A little thought shows that an evolutionist could explain anything by the same storytelling method. He can appeal to the same ‘mechanism’ of natural selection (in quotes, because it is not a mechanism at all, but a post-hoc rationalization) to explain opposite things: full body hair, and nakedness. Darwinian explanations are vacuous.

If you look at the actual functions of even these mundane realities, you would come to a drastically different explanation: that whoever made us took great care and concern for our pleasure. He reduced the chafing in parts of the body that see skin-on-skin contact. He wicked away moisture in those parts, too. He made the human sexes distinct, each beautiful in their own way, to be attractive to one another. Even small benefits that do not necessarily increase survival were provided for, showing evidence of a loving, caring Creator.

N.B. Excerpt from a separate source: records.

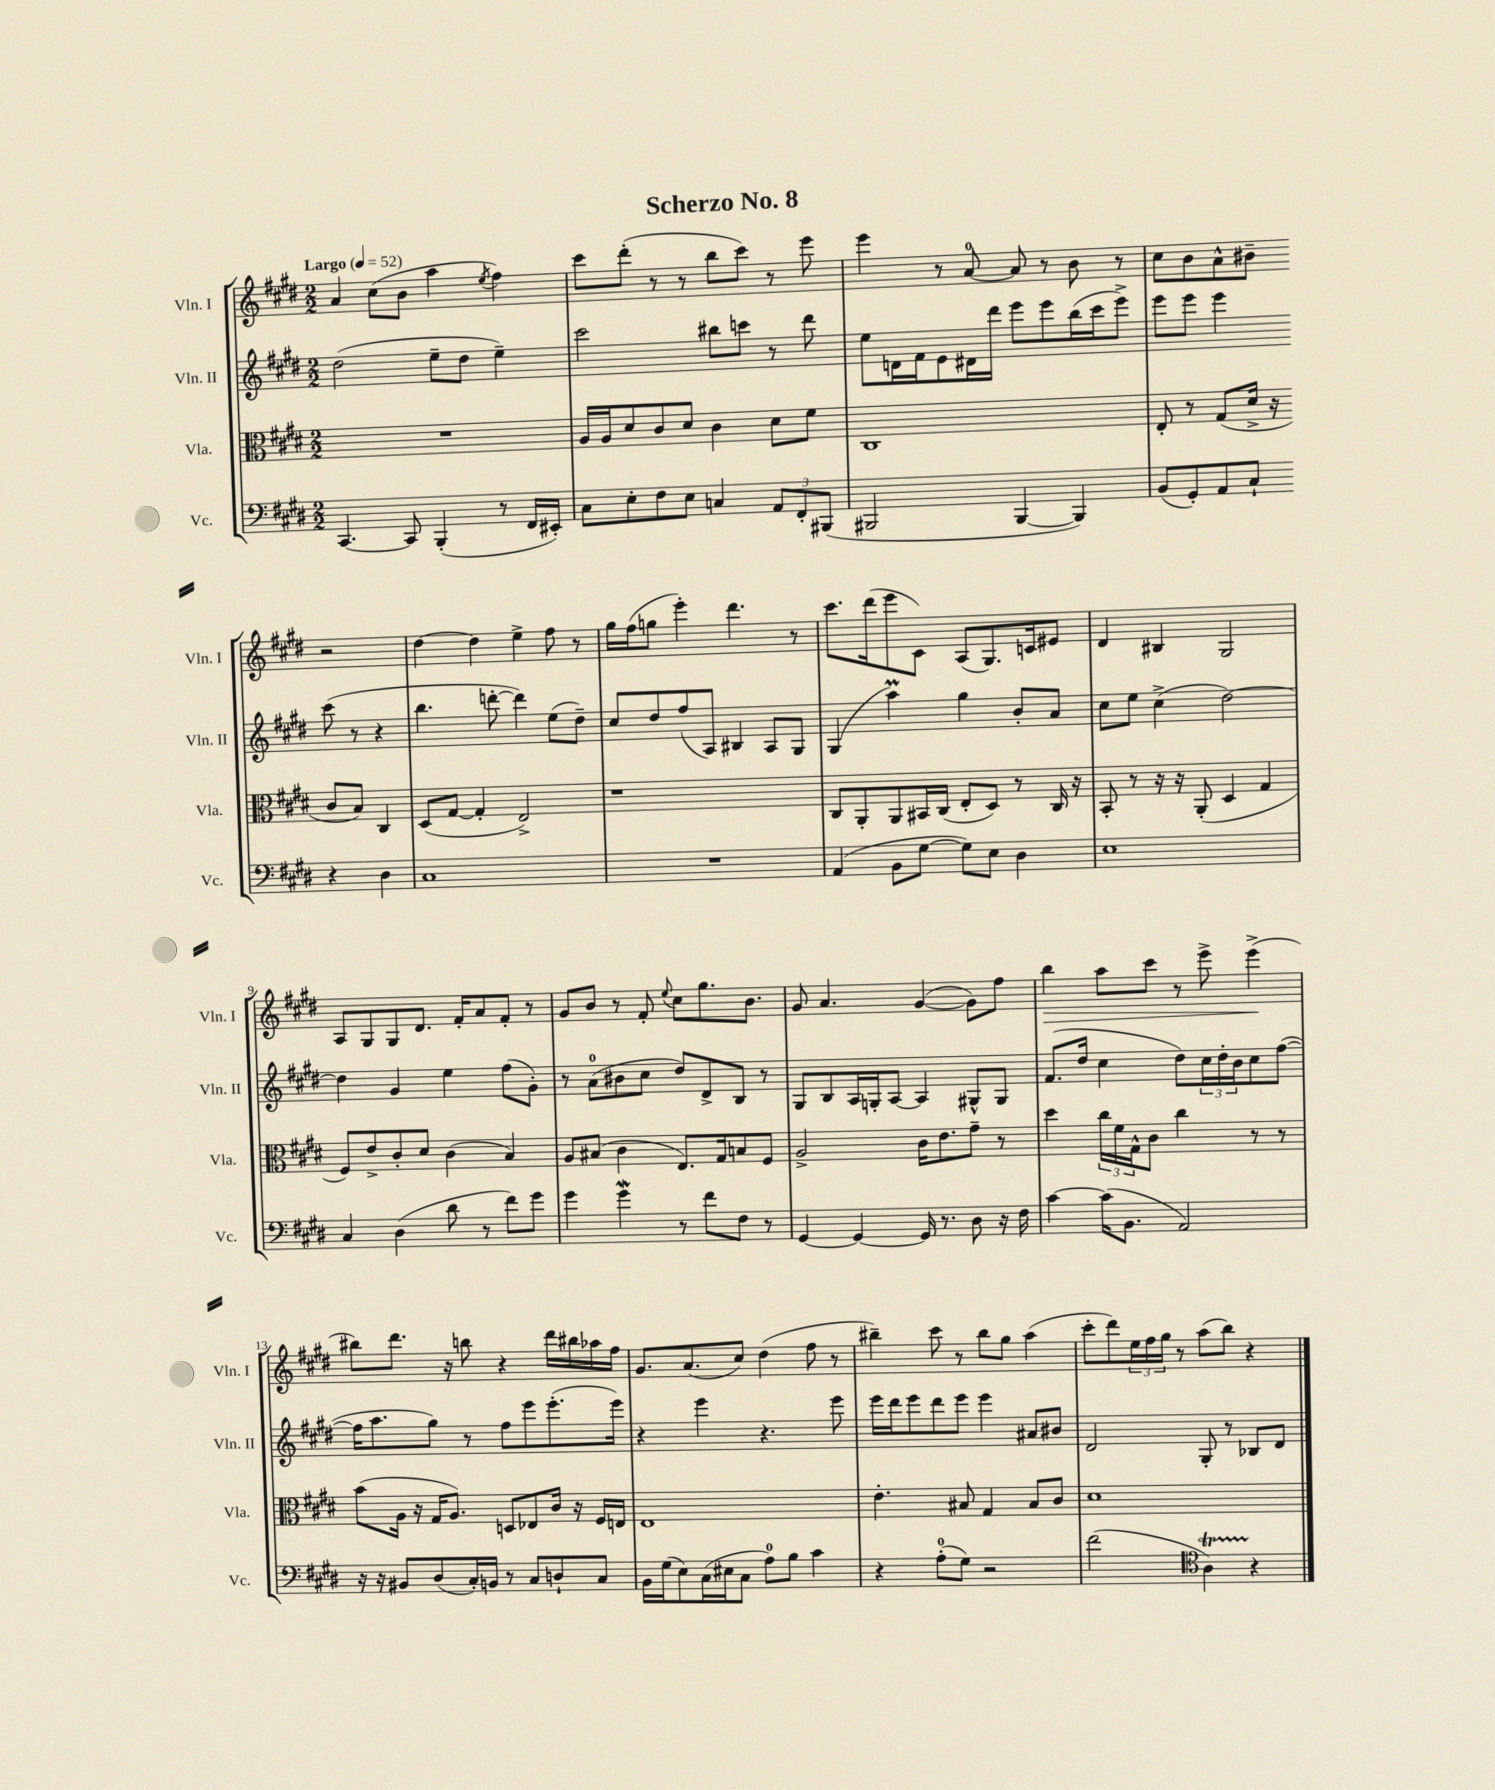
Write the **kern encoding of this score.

**kern	**kern	**kern	**kern	**dynam
*part4	*part3	*part2	*part1	*part1
*staff4	*staff3	*staff2	*staff1	*staff1
*I"Vc.	*I"Vla.	*I"Vln. II	*I"Vln. I	*
*I'Vc.	*I'Vla.	*I'Vln. II	*I'Vln. I	*
*clefF4	*clefC3	*clefG2	*clefG2	*
*k[f#c#g#d#]	*k[f#c#g#d#]	*k[f#c#g#d#]	*k[f#c#g#d#]	*
*M2/2	*M2/2	*M2/2	*M2/2	*
*MM52	*MM52	*MM52	*MM52	*
=1	=1	=1	=1	=1
!	!	!	!LO:TX:a:B:t=Largo	!
[4.CC#/	1r	(2dd#\	4a/	.
.	.	.	(8cc#\L	.
8CC#/]	.	.	8b\J	.
(4BBB'/	.	8ee~\L	4aa\	.
.	.	8dd#\J	.	.
.	.	.	8qee/	.
8r	.	4ee~\)	4ff#\)	.
16FF#/LL	.	.	.	.
16EE#X'/JJ)	.	.	.	.
=2	=2	=2	=2	=2
8C#\L	16A/LL	2ccc#\	8ccc#\L	.
.	16A/J	.	.	.
8E'\	8d#/	.	(8ddd#'\J	.
8F#\	8c#/	.	8r	.
8E\J	8d#/J	.	8r	.
4Cn/	4c#\	8bb#X\L	8bb\L	.
.	.	8cccn\J	8ccc#\J)	.
12AA/L	8d#\L	8r	8r	.
12FF#'/	.	.	.	.
.	8f#\J	8ddd#\	8eee\	.
(12BBB#X/J	.	.	.	.
=3	=3	=3	=3	=3
2BBB#X/	1C#	8ee\L	4eee\	.
.	.	16dn\L	.	.
.	.	16f#\J	.	.
.	.	8e\	8r	.
.	.	16d#X\L	[8a/	.
.	.	16ddd#\JJ	.	.
[4BBB#/	.	8eee\L	8a/]	.
.	.	8eee\	8r	.
4BBB#/])	.	(16bb\L	8b\	.
.	.	16ccc#\J	.	.
.	.	8eee^\J)	8r	.
=4	=4	=4	=4	=4
(8BB/L	8E'/	8eee\L	8cc#\L	.
8GG#'/)	8r	8eee\J	8b\	.
8AA/	(8G#/L	4eee\	8a^^\	.
8C#`/J	16d#^/Jk	.	8b#X~\J	.
.	16r	.	.	.
4r	8c#/L	(8ccc#\	2r	.
.	8B/J)	8r	.	.
4D#\	4C#/	4r	.	.
!!LO:LB:g=z
=5	=5	=5	=5	=5
1C#	(8D#/L	4.bb\	[4dd#\	.
.	[8G#/J	.	.	.
.	4G#'/]	.	4dd#\]	.
.	.	[8dddn'\	.	.
.	2E^/)	4ddd\])	4ee^\	.
.	.	(8ee\L	8ff#\	.
.	.	8dd#~\J)	8r	.
=6	=6	=6	=6	=6
1r	1r	8cc#/L	16gg#\LL	.
.	.	.	(16ff#\J	.
.	.	8dd#/	8ggn\J	.
.	.	(8ff#/	4eee'\)	.
.	.	8A/J)	.	.
.	.	4B#X/	4.ddd#\	.
.	.	8A/L	.	.
.	.	8G#/J	8r	.
=7	=7	=7	=7	=7
(4AA/	8C#/L	(4G#/	8.ccc#\L	.
.	8AA'/	.	.	.
.	.	.	(16ddd#\k	.
8BB\L	8AA/	4aaM\)	8eee\	.
[8G#\J	16BB#X/L	.	8c#\J)	.
.	(16C#/JJ	.	.	.
8G#\L])	8E'/L	4gg#\	(8A/L	.
8E\J	8D#/J)	.	8.G#/)	.
4D#\	8r	8b'/L	.	.
.	.	.	16cn/k	.
.	16C#/	8a/J	8e#X/J	.
.	16r	.	.	.
=8	=8	=8	=8	=8
1E	8BB'/	8cc#\L	4d#/	.
.	8r	8ee\J	.	.
.	16r	(4cc#^\	4B#X/	.
.	16r	.	.	.
.	(8AA'/	.	.	.
.	4D#/	[2dd#\)	2G#/	.
.	4G#/	.	.	.
!!LO:LB:g=z
=9	=9	=9	=9	=9
4C#/	8F#/L)	4dd#\]	8A/L	.
.	8e^/	.	8G#/	.
(4D#\	8c#'/	4g#/	8G#/	.
.	8d#/J	.	8.d#/J	.
8d#\	(4c#\	4ee\	.	.
.	.	.	16f#'/KL	.
8r	.	.	8a/	.
8f#\L)	4B/)	(8ff#\L	8f#'/J	.
8g#\J	.	8g#'\J)	8r	.
=10	=10	=10	=10	=10
4g#\	8A/L	8r	8g#/L	.
.	(8B#X/J	(8a\L	8b/J	.
4g#W\	4c#\	8b#X\	8r	.
.	.	8cc#\J	8f#'/	.
.	.	.	8qqee/	.
8r	8.E/L)	8dd#/L)	8cc#\L	.
8f#\L	.	8d#^/	8.gg#\	.
.	16G#/k	.	.	.
8F#\J	8Bn/	8B/J	.	.
.	.	.	8.b\J	.
8r	8F#/J	8r	.	.
=11	=11	=11	=11	=11
[4GG#/	2A^/	8G#/L	8g#/	.
.	.	8B/	4.a/	.
4GG#/_	.	16A/L	.	.
.	.	16Gn'/J	.	.
.	.	[8A/J	.	.
16GG#/]	16c#\KL	4A/]	([4g#/	.
8.r	8.e\	.	.	.
8D#\	8g#~\J	8G#X^^/L	8g#\L])	.
16r	8r	8G#/J	8ff#\J	.
16F#\	.	.	.	.
=12	=12	=12	=12	=12
!	!	!	!	!LO:HP:b
[4c#\	4dd#\	(8.f#/L	4bb\	>
.	.	16dd#/Jk	.	.
(16c#\KL]	24cc#\LL	4cc#\	8aa\L	.
.	24f#\	.	.	.
8.BB\J	.	.	.	.
.	24G#^^\J	.	.	.
.	8c#\J	.	8ccc#\J	.
2AA/)	4cc#\	8dd#\L)	8r	.
.	.	24cc#\L	8eee^\	.
.	.	24dd#'\	.	.
.	.	24b\J	.	.
.	8r	8cc#\	(4eee^\	.
.	8r	([8ff#\J	.	.
.	.	.	.	]
!!LO:LB:g=z
=13	=13	=13	=13	=13
16r	(8b\L	16ff#\KL]	8bb#X\L)	.
16r	.	8.aa\	.	.
8BB#X/L	16A\Jk	.	8.ddd#\J	.
.	16r	.	.	.
(8D#/	16G#/KL	8gg#\J)	.	.
.	8.A/J)	.	16r	.
16C#'/L)	.	8r	8bbn\	.
16BBn/JJ	.	.	.	.
8r	8Dn/L	8ff#\L	4r	.
8C#/L	8E-X/	8eee\	.	.
8Dn`/	16c#/Jk	(8.eee'\	16ddd#\LL	.
.	16r	.	16bb#X\	.
8C#/J	16F#/LL	.	16aa-X\	.
.	16En/JJ	16eee\Jk)	16ff#\JJ	.
=14	=14	=14	=14	=14
16BB\LL	1E	4r	8.g#/L	.
(16G#\J	.	.	.	.
8E\)	.	.	.	.
.	.	.	(8.a/	.
(16C#\L	.	4eee\	.	.
16E#X\J	.	.	.	.
8C#\J	.	.	8cc#/J)	.
8A\L)	.	4.r	(4dd#\	.
8B\J	.	.	.	.
4c#\	.	.	8ff#\	.
.	.	8eee\	8r	.
=15	=15	=15	=15	=15
4r	4.e'\	16eee\LL	4bb#X~\)	.
.	.	16ddd#\J	.	.
.	.	8eee\	.	.
(8A'\L	.	8ddd#\	8ccc#\	.
8G#\J)	8B#X/	8eee\J	8r	.
2r	4G#/	4eee\	8bb#\L	.
.	.	.	8gg#\J	.
.	8B#/L	8a#X/L	(4aa\	.
.	8c#/J	8b#X/J	.	.
=16	=16	=16	=16	=16
(2f#\	1d#	2d#/	8ccc#'\L	.
.	.	.	8ddd#\)	.
.	.	.	24ee\L	.
.	.	.	24ff#\	.
.	.	.	24gg#\JJ	.
.	.	.	8r	.
*clefC4	*	*	*	*
4AT\)	.	8G#'/	(8aa\L	.
.	.	8r	8bb\J)	.
4r	.	8B-X/L	4r	.
.	.	8d#/J	.	.
==	==	==	==	==
*-	*-	*-	*-	*-
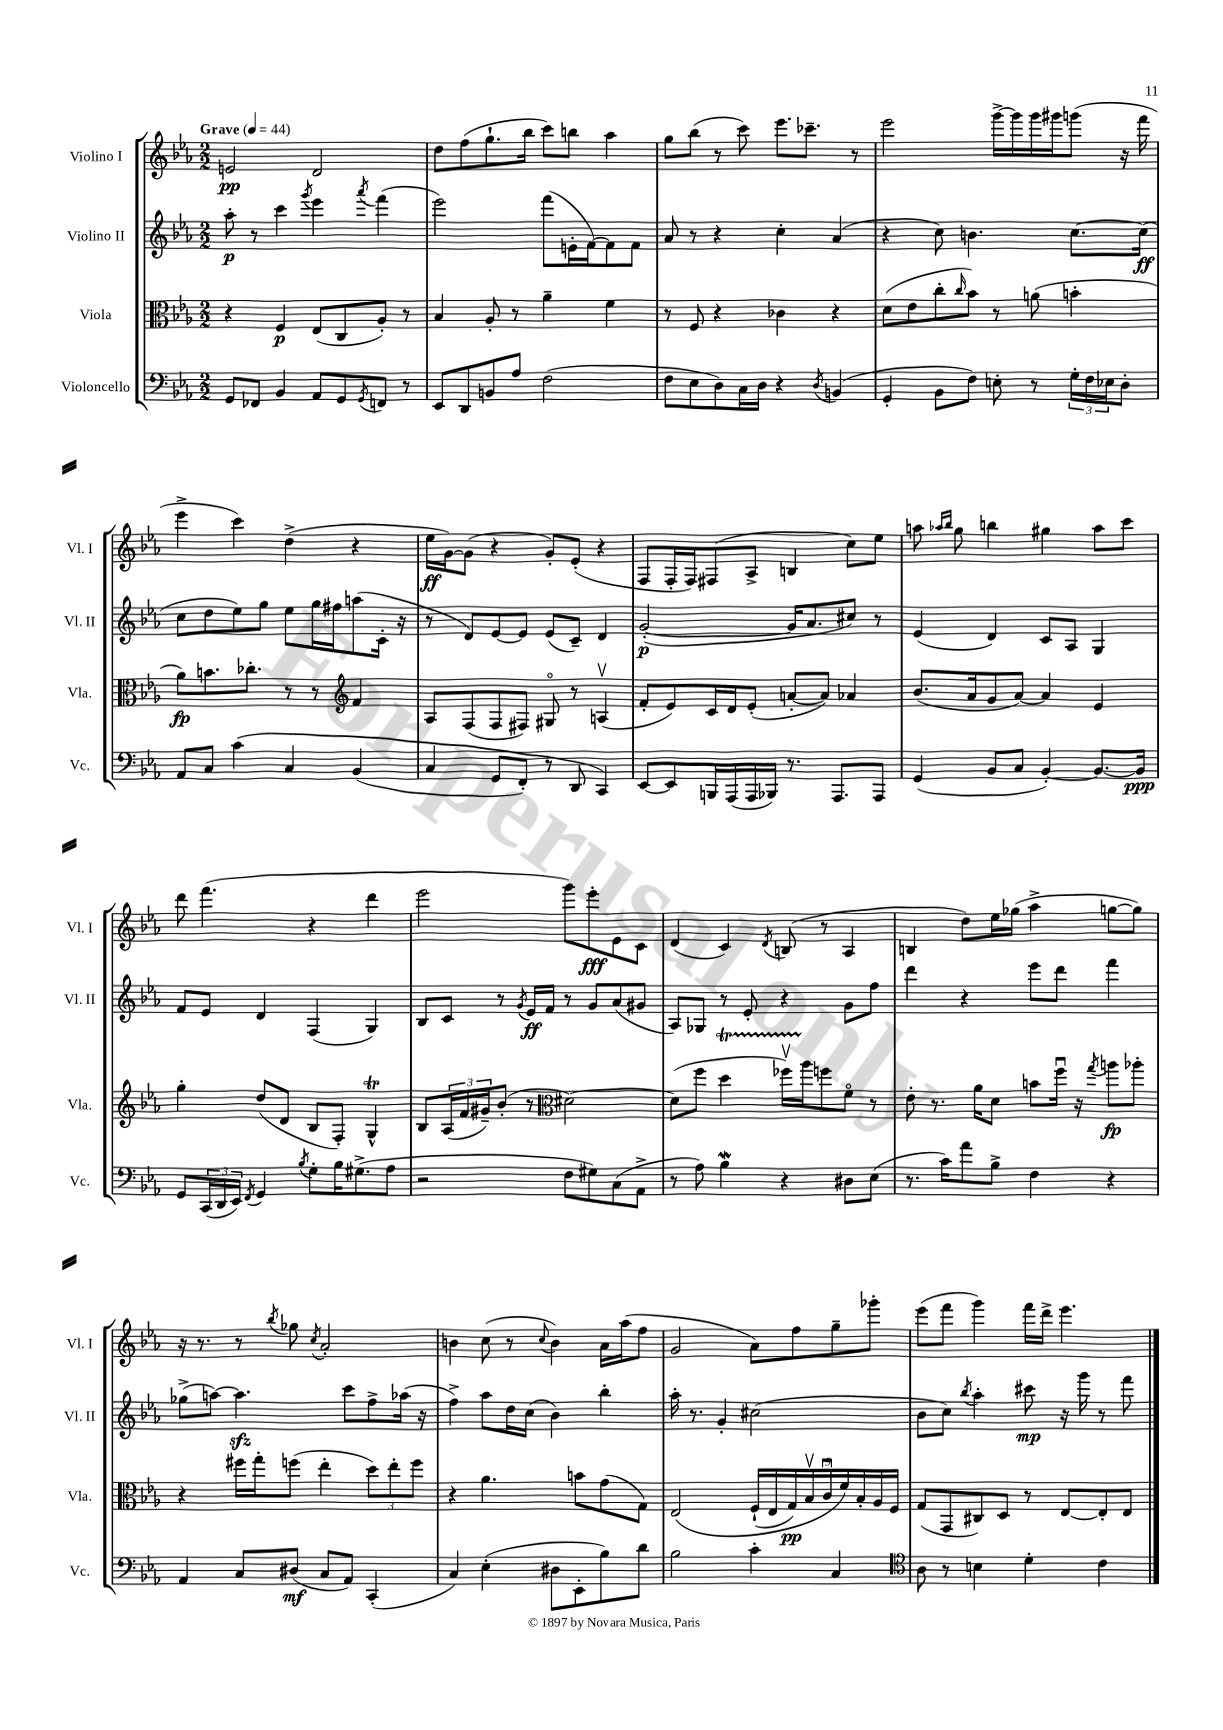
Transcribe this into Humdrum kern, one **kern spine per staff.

**kern	**kern	**kern	**kern
*staff4	*staff3	*staff2	*staff1
*clefF4	*clefC3	*clefG2	*clefG2
*k[b-e-a-]	*k[b-e-a-]	*k[b-e-a-]	*k[b-e-a-]
*M2/2	*M2/2	*M2/2	*M2/2
*MM44	*MM44	*MM44	*MM44
8GG	4r	8aa-'	2e
8FF-	.	8r	.
4BB-	4F	4ccc	.
.	.	8qggg	.
8AA-	(8E-	4eee-	2d
8GG	8C	.	.
8qGG	.	8qaaa-	.
8FF	8A-')	(4fff	.
8r	8r	.	.
=	=	=	=
8EE-	4B-	2eee-)	8dd
8DD	.	.	(8ff
8BB	8A-'	.	8.gg`
8A-	8r	.	.
.	.	.	16bb-
(2F	4a-~	(8fff	8ccc)
.	.	16e'	8bb
.	.	[16f)	.
.	4f	8f]	4aa-
.	.	8f	.
=	=	=	=
8F	8r	8a-	8gg
8E-	8F	8r	(8bb-
8D)	4r	4r	8r
16C	.	.	8ccc)
16D	.	.	.
4r	4c-	4cc'	8.eee-
.	.	.	8.ccc-~
8qD	.	.	.
(4BB	4r	(4a-	.
.	.	.	8r
=	=	=	=
4GG'	(8d	4r	2eee-
.	8e-	.	.
8BB-	8cc'	8cc)	.
.	16qqcc	.	.
8F)	8b-)	4.b	.
8E'	8r	.	[16ggg^
.	.	.	16ggg]
8r	(8a	.	16ggg
.	.	.	16ggg#
24G'	4b'	[8.cc	(8ggg
24F	.	.	.
24E-	.	.	.
8D'	.	.	16r
.	.	(16cc]	16fff
=	=	=	=
8AA-	8a-)	8cc	4eee-^
8C	8.b	8dd	.
&(4c	.	8ee-)	4ccc)
.	8.cc-'	.	.
.	.	8gg	.
4C	8r	8ee-	(4dd^
.	8r	16gg	.
.	.	16ff#	.
*	*clefG2	*	*
(4BB-	4f	(8aa	4r
.	.	16c'	.
.	.	16r	.
=	=	=	=
4C	8A-	8r	16ee-
.	.	.	[16g)
.	(8F	8d)	(8g]
8GG	8F	[8e-	4r
8FF')	8F#)	8e-]	.
8r	8G#o	(8e-	8g')
8DD	8r	8c~)	(8e-'
4CC&)	(4Av	4d	4r
=	=	=	=
[8EE-	8f'	([2g'	8F
8EE-]	8e-)	.	16F'
.	.	.	16F)
16BBB	16c	.	(8F#
(16AAA-	16d	.	.
16AAA-	(8e-'	.	8A-^
16BBB-)	.	.	.
8.r	[8a'	16g]	4B
.	.	8.a-	.
.	8a])	.	.
8.AAA-	.	.	.
.	4a-	8cc#)	8cc)
8AAA-	.	8r	8ee-
=	=	=	=
(4GG	(8.b-	(4e-	8aa
.	.	.	16qqaa-
.	.	.	16qqbb-
.	.	.	8gg
.	16a-	.	.
8BB-	8g	4d)	4bb
8C	[8a-)	.	.
[4BB-')	4a-]	8c	4gg#
.	.	8A-	.
8.BB-_	4e-	4G	8aa-
.	.	.	8ccc
16BB-]	.	.	.
=	=	=	=
8GG	4gg'	8f	8ddd
(24CC	.	8e-	(4.fff
24DD	.	.	.
24EE-)	.	.	.
8qFF	.	.	.
4GG	(8dd	4d	.
.	8d	.	.
8qB-	.	.	.
8G'	8B-	(4F	4r
16B-	8F')	.	.
(8.G#^	.	.	.
.	4G^^	4G)	4ddd
8A-	.	.	.
=	=	=	=
2r	8B-	8B-	2eee-
.	(24A-	8c	.
.	24f	.	.
.	24g#~)	.	.
.	(8b-'	8r	.
.	.	8qg	.
.	8r	16e-	.
.	.	16f	.
*	*clefC3	*	*
8F	[2d#)	8r	8ggg)
8G#)	.	8g	8eee-'
(8C	.	(8a-	8e-
8AA-^	.	8g#	8c
=	=	=	=
8r	(8d#]	8A-)	(4d
8A-)	8ff	8G-	.
4B-	4dd	8r	4c)
.	.	8e-'	.
.	.	.	8qd
4r	16ff-v)	4r	(8B
.	16aa-	.	.
.	8ff	.	8r
8D#	8fo	8g	4A-
(8E-	8r	8ff	.
=	=	=	=
8.r	8e-'	4ddd	4B
.	8.r	.	.
16c)	.	.	.
8a-	.	4r	8dd)
.	16a-	.	.
8B-^	8d	.	16ee-
.	.	.	(16gg-
4F	8b	8eee-	4aa-^
.	16ffu	8ddd	.
.	16r	.	.
.	8qgg	.	.
4r	8aa	4fff	[8gg
.	8aa-'	.	8gg])
=	=	=	=
4AA-	4r	(8gg-^	16r
.	.	.	8.r
.	.	[8aa)	.
8C	16ff#	4.aa]	8r
.	16gg'	.	.
.	.	.	8qbb-
(8D#	(8ff	.	8gg-
.	.	.	8qcc
8C	4ee-'	.	2a-'
8AA-)	.	8ccc	.
(4CC'	12dd)	8ff^	.
.	12ee-'	.	.
.	.	(16aa-	.
.	12ff	.	.
.	.	16r	.
=	=	=	=
4C)	4r	4ff^)	4b
(4E-'	4.a-	8aa-	(8cc
.	.	16dd	8r
.	.	(16cc	.
.	.	.	8qqcc
8D#	.	4b-)	4b)
8EE-'	8b	.	.
8B-)	(8g	4bb-'	16a-
.	.	.	(16aa-
8d	8G)	.	8ff
=	=	=	=
2B-	&(2E-	16aa-'	2g
.	.	8.r	.
.	.	4g'	.
4c'	(18F`	(2cc#	8a-)
.	18E-	.	.
.	18G)	.	.
.	.	.	8ff
.	18B-v	.	.
.	18cu	.	.
4C	.	.	8gg~
.	18f&)	.	.
.	18B-'	.	.
.	.	.	8ggg-'
.	18A-	.	.
.	18F	.	.
=	=	=	=
*clefC4	*	*	*
8A-	(8G	8b-	(8eee-
8r	8GG	8cc)	8fff
.	.	8qbb-	.
4B	8C#)	4aa-'	4ggg)
.	8D	.	.
4d'	8r	8ccc#	16fff
.	.	.	16ddd^
.	[8E-	16r	4.eee-
.	.	16ggg	.
4c	8E-']	8r	.
.	8E-	8fff	.
==	==	==	==
*-	*-	*-	*-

Of interest to men: Have you ever noticed that the two testicles are asymmetric on two axes? One hangs lower, and one is a little farther from the body. This asymmetry appears to reduce collisions, which could cause discomfort or pain during running and other activity. The Darwinian explanation would have us believe that every male without these small adaptations perished until they became established in the population. Doesn’t it make more sense to see that our Creator thought of everything, even small things that don’t appear to affect survival?

Remember that in Darwinism, every tiny beneficial change, down to the level of the fold in every protein, had to happen by accident. Think of the trillions of beneficial mutations that would have to occur out of nowhere. Each one, furthermore, would have to be ‘selected’ far enough to predominate in the entire population of evolving humans, or they would evaporate. Dr Roach tries to have it both ways. He wants gradual mutation and selection to cause every change from ape-like ancestors, but he wants other things to be “conserved” against Darwin’s inexorable force.

Until enough people see the fallacies in Darwinian stories, and rise up and laugh out loud, the nonsense will continue.